◆ **To-do list**
A - In the Mitchell Carson article, which actor played the character in the 2015 film Ant-Man?
B - List every real-life person named in the Mitchell Carson article.
C - Proceed with the Mitchell Carson article from the point where its text stops.

◆ **Document text**
Agent Mitchell Carson is a fictional character appearing in American comic books published by Marvel Comics.

The character was portrayed in live-action by actor Martin Donovan in the Marvel Cinematic Universe 2015 film Ant-Man.

Publication history
Created by writers Robert Kirkman and Andy Kuhn, he first appeared in Marvel Team-Up Vol. 3 #21. He was the primary antagonist in the 2006 Irredeemable Ant-Man series.

Fictional character biography
Mitch Carson was a high-ranked S.H.I.E.L.D. security agent. He killed his father when he was fifteen years old and many others after that. He had, however, never been caught for any of those crimes and managed to find employment with S.H.I.E.L.D.

Carson was part of the S.H.I.E.L.D. team that took the Iron Maniac into custody. The alternate Stark was held alongside the Life Model Decoy (LMD) of Diamondback. His body somehow adapted to the sedatives used, and he attacked the agents watching him, then activated the LMD coercing it to help.

Carson was supposed to become the wearer of the newest Ant-Man suit made for S.H.I.E.L.D. by Hank Pym. The suit was thought to be stolen, but it actually disappeared by accident when Agent Chris McCarthy tried it on. Chris was later killed during a Hydra attack on the Helicarrier, and it was then that Eric O'Grady took the suit for himself.

◆ **Material**
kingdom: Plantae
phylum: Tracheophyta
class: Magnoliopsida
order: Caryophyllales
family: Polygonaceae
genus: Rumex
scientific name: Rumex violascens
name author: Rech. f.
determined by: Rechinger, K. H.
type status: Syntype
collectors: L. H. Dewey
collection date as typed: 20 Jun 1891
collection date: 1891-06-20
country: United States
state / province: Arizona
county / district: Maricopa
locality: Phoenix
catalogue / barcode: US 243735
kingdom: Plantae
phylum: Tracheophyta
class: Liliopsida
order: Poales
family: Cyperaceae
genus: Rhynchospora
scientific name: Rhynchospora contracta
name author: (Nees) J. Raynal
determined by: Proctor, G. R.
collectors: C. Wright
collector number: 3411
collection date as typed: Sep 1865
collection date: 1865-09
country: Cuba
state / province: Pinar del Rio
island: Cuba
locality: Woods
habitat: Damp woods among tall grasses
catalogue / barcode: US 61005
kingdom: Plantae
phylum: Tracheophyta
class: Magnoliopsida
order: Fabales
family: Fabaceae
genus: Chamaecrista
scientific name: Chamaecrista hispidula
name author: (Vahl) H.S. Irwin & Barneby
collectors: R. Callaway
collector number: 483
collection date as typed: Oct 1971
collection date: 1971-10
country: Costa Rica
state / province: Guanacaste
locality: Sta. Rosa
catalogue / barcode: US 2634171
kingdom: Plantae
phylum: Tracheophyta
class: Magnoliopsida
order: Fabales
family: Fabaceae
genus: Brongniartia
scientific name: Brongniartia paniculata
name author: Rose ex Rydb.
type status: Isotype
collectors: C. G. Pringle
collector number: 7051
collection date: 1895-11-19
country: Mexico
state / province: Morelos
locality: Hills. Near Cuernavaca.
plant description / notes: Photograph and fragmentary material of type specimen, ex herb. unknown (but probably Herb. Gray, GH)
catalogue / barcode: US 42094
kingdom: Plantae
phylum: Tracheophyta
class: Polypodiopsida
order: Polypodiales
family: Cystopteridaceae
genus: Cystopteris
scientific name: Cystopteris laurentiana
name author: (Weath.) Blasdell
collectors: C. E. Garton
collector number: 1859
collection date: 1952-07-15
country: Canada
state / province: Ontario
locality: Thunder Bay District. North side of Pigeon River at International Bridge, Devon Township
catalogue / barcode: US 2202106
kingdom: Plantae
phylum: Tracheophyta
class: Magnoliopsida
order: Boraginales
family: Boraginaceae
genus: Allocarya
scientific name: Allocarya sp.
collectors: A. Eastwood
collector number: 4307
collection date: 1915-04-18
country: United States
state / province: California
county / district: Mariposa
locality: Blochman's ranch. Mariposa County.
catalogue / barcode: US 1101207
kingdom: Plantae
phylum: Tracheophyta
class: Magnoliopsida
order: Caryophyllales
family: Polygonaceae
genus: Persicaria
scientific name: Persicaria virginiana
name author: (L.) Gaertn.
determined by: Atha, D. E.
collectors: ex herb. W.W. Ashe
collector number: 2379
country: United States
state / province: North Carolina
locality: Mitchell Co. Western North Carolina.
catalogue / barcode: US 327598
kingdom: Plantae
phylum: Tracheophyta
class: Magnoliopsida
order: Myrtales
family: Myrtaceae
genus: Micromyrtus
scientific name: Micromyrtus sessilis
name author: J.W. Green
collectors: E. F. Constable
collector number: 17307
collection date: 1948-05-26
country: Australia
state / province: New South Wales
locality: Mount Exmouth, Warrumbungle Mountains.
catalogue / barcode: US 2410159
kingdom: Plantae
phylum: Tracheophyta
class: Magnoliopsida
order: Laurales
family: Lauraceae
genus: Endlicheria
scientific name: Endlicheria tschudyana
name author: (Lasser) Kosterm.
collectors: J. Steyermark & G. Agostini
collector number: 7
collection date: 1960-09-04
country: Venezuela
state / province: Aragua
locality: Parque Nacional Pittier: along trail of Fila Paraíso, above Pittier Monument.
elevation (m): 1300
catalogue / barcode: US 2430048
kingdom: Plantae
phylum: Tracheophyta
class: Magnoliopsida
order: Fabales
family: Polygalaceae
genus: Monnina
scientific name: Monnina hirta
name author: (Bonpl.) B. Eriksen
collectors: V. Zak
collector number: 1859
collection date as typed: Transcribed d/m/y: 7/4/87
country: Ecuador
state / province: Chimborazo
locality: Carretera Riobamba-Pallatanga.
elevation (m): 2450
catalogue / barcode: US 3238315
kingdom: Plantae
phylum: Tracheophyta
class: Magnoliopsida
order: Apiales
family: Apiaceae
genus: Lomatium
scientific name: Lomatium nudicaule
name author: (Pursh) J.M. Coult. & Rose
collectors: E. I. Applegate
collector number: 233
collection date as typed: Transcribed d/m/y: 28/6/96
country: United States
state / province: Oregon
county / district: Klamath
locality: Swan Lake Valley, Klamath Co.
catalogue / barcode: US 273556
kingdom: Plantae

◆ **Written answers**
A - Martin Donovan

B - Martin Donovan, Robert Kirkman, Andy Kuhn

C -
Carson was determined to find the suit and bring in whoever stole it. During his mission to capture the new Ant-Man, he was heavily burned in the face during a fight with him. After that, it did not take long for Carson to find out that the new Ant-Man was actually O'Grady.

Eventually, Carson used an older Ant-Man suit and managed to confront and capture O'Grady. Instead of bringing him to justice, however, Carson planned to torture him. Carson confessed his crimes but before he could kill O'Grady, Iron Man arrived and intervened. Seeing Carson in the Ant-Man suit while torturing O'Grady, Stark fought and defeated him. O'Grady lied to Stark and told him that Carson killed McCarthy and tried to steal the suit. O'Grady claimed to be on the run from Carson and trying to prevent him from getting the suit. Carson was arrested for attempted murder and stealing the Ant-Man suit.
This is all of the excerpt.